■ What the exercise asks: Repeat exactly the lines from the start of the entries below through the line containing "amounts) | (204626.46) |". Omit the rest.

■ Dataset entries:
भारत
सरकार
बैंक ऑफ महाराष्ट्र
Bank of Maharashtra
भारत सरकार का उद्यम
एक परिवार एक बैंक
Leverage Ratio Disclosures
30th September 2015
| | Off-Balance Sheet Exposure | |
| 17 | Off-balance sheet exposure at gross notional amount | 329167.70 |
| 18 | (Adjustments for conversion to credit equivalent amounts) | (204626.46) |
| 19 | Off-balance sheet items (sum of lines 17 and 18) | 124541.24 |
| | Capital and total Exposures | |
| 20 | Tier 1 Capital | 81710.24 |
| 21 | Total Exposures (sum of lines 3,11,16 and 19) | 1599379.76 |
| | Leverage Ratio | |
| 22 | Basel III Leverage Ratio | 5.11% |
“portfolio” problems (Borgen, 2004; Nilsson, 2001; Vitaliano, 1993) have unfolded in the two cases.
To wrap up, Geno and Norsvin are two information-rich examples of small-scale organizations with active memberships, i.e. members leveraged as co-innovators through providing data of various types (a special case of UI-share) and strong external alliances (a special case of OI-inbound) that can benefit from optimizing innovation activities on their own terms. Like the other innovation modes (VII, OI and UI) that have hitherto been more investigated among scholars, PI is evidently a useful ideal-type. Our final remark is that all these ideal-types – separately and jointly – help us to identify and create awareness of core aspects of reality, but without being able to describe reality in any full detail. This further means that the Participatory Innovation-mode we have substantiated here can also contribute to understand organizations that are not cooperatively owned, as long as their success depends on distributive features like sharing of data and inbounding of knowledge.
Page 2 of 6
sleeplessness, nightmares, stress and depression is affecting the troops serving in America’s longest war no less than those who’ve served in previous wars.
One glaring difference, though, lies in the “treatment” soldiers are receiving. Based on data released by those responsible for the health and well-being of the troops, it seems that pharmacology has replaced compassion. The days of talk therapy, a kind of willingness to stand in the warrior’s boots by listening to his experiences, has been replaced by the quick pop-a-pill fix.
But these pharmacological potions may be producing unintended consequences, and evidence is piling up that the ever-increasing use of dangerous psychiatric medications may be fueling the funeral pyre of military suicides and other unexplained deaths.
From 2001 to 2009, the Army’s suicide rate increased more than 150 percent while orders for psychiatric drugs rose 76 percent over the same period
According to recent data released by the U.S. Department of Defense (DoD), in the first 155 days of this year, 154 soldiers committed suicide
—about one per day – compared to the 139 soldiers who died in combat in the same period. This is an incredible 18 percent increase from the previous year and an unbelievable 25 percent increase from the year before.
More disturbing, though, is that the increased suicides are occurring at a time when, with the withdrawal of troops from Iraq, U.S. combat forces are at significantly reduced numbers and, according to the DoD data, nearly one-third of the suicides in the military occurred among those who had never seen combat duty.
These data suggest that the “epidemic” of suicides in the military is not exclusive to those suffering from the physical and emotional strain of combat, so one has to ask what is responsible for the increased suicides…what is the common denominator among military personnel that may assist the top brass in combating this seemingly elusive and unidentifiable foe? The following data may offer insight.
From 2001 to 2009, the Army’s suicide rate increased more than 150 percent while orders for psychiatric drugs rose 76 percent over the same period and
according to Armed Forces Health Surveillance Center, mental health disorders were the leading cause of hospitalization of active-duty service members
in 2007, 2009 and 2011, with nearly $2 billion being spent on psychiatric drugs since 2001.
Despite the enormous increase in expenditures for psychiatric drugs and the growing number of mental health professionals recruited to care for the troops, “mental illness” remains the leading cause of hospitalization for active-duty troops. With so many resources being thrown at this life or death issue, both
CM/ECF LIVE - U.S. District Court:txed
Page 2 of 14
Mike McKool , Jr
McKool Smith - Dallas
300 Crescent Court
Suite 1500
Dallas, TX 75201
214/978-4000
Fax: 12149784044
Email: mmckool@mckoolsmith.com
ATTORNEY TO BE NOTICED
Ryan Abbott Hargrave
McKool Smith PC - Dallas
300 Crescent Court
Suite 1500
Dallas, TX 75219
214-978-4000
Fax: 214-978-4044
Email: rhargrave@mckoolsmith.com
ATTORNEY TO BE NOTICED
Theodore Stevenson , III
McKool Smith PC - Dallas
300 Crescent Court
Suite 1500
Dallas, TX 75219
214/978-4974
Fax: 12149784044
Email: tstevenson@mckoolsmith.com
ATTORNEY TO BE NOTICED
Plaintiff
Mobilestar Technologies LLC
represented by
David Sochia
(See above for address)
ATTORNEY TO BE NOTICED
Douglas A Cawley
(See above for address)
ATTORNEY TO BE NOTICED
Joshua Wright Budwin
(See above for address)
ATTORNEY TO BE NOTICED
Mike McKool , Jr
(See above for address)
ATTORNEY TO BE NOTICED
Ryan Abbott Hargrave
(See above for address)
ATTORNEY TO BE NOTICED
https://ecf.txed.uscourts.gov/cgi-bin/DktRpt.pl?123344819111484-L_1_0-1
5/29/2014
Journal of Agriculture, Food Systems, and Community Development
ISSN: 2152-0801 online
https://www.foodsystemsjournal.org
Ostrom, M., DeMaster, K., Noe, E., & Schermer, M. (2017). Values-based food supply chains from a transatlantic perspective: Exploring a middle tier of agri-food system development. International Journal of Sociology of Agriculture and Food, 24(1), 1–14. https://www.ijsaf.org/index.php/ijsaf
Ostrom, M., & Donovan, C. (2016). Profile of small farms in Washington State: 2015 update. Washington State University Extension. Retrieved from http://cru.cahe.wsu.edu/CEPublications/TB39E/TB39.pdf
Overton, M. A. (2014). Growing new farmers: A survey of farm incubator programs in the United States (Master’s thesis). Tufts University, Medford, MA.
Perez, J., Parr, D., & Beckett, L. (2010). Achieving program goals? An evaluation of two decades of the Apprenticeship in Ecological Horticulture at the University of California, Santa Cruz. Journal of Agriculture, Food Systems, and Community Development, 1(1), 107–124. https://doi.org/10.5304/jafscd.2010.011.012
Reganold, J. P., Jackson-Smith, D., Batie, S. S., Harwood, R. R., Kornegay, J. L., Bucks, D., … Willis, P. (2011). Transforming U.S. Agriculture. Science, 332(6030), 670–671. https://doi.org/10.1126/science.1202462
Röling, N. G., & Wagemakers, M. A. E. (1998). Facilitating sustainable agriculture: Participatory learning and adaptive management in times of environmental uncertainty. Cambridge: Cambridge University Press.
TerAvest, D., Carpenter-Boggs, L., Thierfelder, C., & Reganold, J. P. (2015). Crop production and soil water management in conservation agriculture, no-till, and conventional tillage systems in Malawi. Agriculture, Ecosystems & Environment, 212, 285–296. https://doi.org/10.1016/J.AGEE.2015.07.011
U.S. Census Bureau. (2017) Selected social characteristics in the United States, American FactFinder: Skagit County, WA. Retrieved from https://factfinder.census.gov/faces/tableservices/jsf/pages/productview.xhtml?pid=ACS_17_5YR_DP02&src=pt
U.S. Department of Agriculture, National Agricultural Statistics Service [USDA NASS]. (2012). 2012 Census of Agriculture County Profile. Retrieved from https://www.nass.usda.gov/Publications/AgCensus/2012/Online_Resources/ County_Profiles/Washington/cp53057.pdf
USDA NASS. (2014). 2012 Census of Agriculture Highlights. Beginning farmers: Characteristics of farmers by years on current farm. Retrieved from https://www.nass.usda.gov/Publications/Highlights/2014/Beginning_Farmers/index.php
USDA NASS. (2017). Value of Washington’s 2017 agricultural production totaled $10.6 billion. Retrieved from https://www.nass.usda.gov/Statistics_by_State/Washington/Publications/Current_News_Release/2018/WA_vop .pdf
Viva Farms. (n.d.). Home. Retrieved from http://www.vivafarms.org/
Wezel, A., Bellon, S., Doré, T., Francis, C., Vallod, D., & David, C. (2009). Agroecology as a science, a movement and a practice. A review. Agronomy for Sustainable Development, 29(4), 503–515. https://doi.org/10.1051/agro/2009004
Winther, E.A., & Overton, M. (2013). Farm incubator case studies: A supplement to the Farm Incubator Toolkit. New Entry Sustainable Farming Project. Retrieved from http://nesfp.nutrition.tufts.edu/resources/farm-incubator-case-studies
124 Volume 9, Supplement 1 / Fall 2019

■ Task answer:
भारत
सरकार
बैंक ऑफ महाराष्ट्र
Bank of Maharashtra
भारत सरकार का उद्यम
एक परिवार एक बैंक
Leverage Ratio Disclosures
30th September 2015
| | Off-Balance Sheet Exposure | |
| 17 | Off-balance sheet exposure at gross notional amount | 329167.70 |
| 18 | (Adjustments for conversion to credit equivalent amounts) | (204626.46) |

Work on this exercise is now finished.